Однако выглядел Джанни вполне жизнерадостно, почти озорно. Роста он был небольшого, сложения хрупкого. Движения грациозны, взгляд острый, цепкий, жестикуляция умеренна и точна. В нем чувствовалась живость и уверенность в себе. Но как же сильно он изменился всего за несколько недель! Когда мы выдернули его из восемнадцатого века, он выглядел просто ужасно: лицо худое, в морщинах, волосы седые уже в двадцать шесть лет, истощенный, согбенный, дрожащий… Собственно, Джанни выглядел, как и положено изнуренному болезнью туберкулезнику, которого всего две недели отделяют от могилы. Седина у него еще оставалась, но в весе он прибавил фунтов десять, глаза ожили, на щеках появился румянец.
– Джанни, – сказал я. – Познакомься. Это Сэм Хоугланд. Он будет заниматься рекламой и освещением нашего проекта в прессе. Capisce?
[понятно? (ит.)] Сэм прославит тебя на весь мир и создаст для твоей музыки огромную аудиторию.
Джанни ослепительно улыбнулся.
– Bene [хорошо (ит.)]. Послушайте вот это.
Комната, заставленная аппаратурой, являла собой настоящие электронные джунгли: синтезатор, телеэкран, огромная аудиотека, пять различных компьютерных терминалов и множество всяких других вещей, про которые едва ли можно сказать, что они уместны в типичной итальянской гостиной восемнадцатого века. Однако Джанни все это принял с восторгом и освоил с удивительной, даже пугающей легкостью. Он повернулся к синтезатору, перевел его в режим клавесина и опустил руки на клавиатуру. Целая батарея астатических динамиков отозвалась вступлением сонаты, прекрасной, лирической сонаты, на мой взгляд, безошибочно перголезианской и в то же время странной, причудливой. Несмотря на всю ее красоту, в музыке ощущалось что-то натужное, неловкое, недоработанное, словно балет, исполняемый в галошах. Чем дальше он играл, тем неуютнее я себя чувствовал. Наконец, Джанни повернулся к нам и спросил:
– Вам нравится?
– Что это? Что-то твое?
– Да, мое. Это мой новый стиль. Сегодня я под влиянием Бетховена. Вчера был Гайдн, завтра займусь Шопеном. Мне нужно попробовать все, не так ли? А к пасхе я доберусь до уродливой музыки: Малер, Берг, Дебюсси. Они все сумасшедшие, вы это знали? Безумная музыка, уродливая. Но я все освою.
– Дебюсси… уродлив? – тихо спросил Хоугланд, оборачиваясь ко мне.
– Для него Бах – современная музыка, – сказал я. – А Гайдн – голос будущего.
– Я стану очень известен, – произнес Джанни.
– Да. Сэм сделает тебя самым известным человеком в мире.

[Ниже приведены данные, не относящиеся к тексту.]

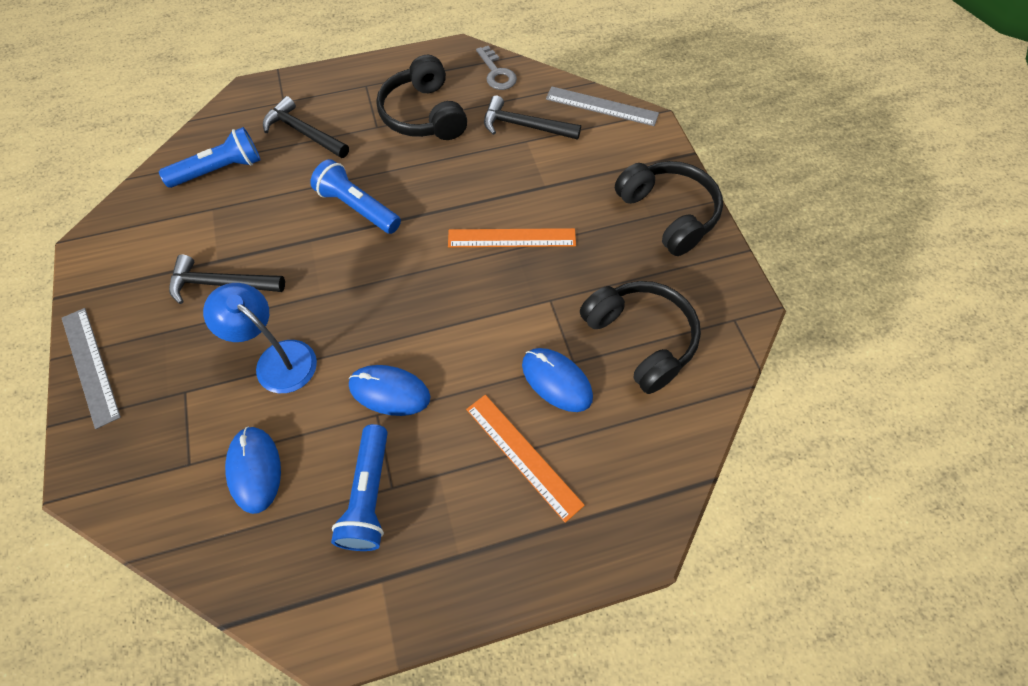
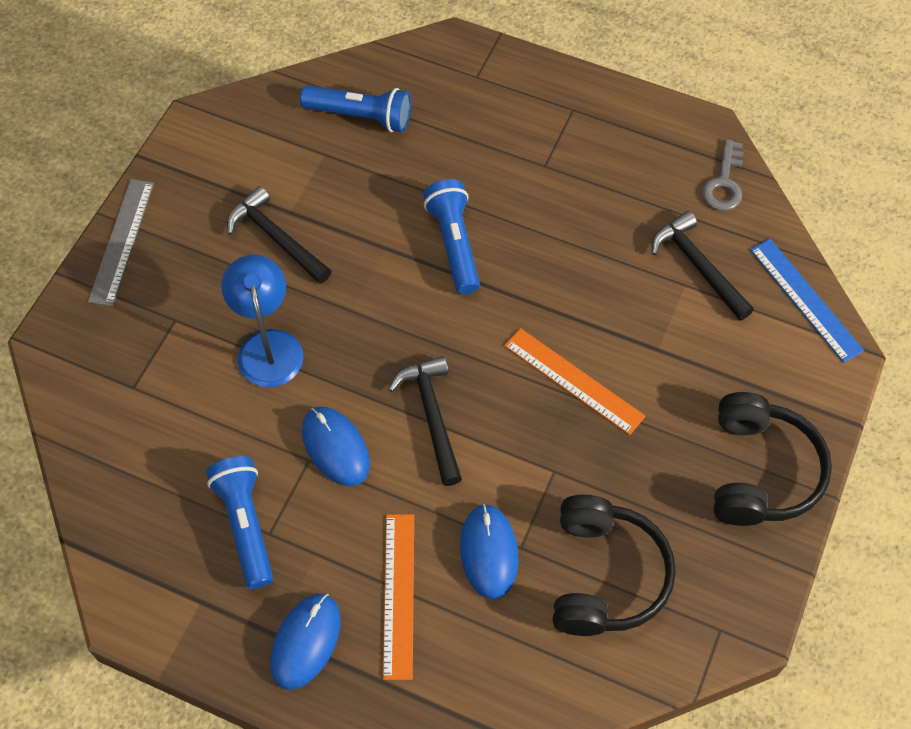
camera: 40 degrees right, 0 degrees up
blue mouse [225,427,281,514] -> blue mouse moved to [270,594,341,690]
black hammer [263,96,349,158] -> black hammer moved to [389,356,462,486]
blue flashlight [331,424,388,551] -> blue flashlight turned 120 degrees clockwise [206,456,273,589]
black headphones [376,55,467,140] -> none
grey ruler [546,86,659,126] -> blue ruler [750,239,864,363]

– Я уже был знаменит после того, как… умер. – Джанни постучал пальцем по одному из терминалов. – Я читал о себе. Я был настолько знаменит, что все подделывали мою музыку и публиковали ее под моим именем. Вы об этом знаете? Я пробовал играть этого «Перголези»… Merda [дрянь (ит.)] по большей части. Но не все. Например, concerti armonici… [гармонические концерты (ит.)] Совсем неплохо. Не мое, но неплохо. Хотя остальное по большей части дрянь. – Джанни подмигнул. – Но вы сделаете меня знаменитым при жизни, да? Хорошо. Очень хорошо. – Он подошел совсем близко к нам и добавил: – А вы скажете Клодии, что гонореи у меня уже нет?
– Что?
– Мне она не поверит. Врач в этом поклялся, я ей так и сказал, но она ответила, что это, мол, все равно небезопасно и что я, мол, не должен распускать руки и вообще не должен ее трогать.
– Джанни, ты что – приставал к нашей медсестре?
– Я выздоравливаю, dottore. И я не монах. Меня действительно отправили в свое время жить в монастырь капуцинов в Поццуоли, но только для того, чтобы хороший воздух этих мест помог мне излечиться от чахотки. Вовсе не для того, чтобы я стал монахом. Так вот я не монах, а теперь я еще и здоров. Вы в состоянии провести без женщины три сотни лет? – Он повернулся к Хоугланду, и во взгляде его сверкающих глаз появилось какое-то хитрое, плотоядное выражение. – Вы сделаете меня очень знаменитым. И у меня снова будут поклонницы, так? Вы должны всем им сказать, что гонореи теперь не существует. Век чудес!
Позже Хоугланд заметил:
– А кто-то говорил, что с Моцартом было бы слишком много проблем?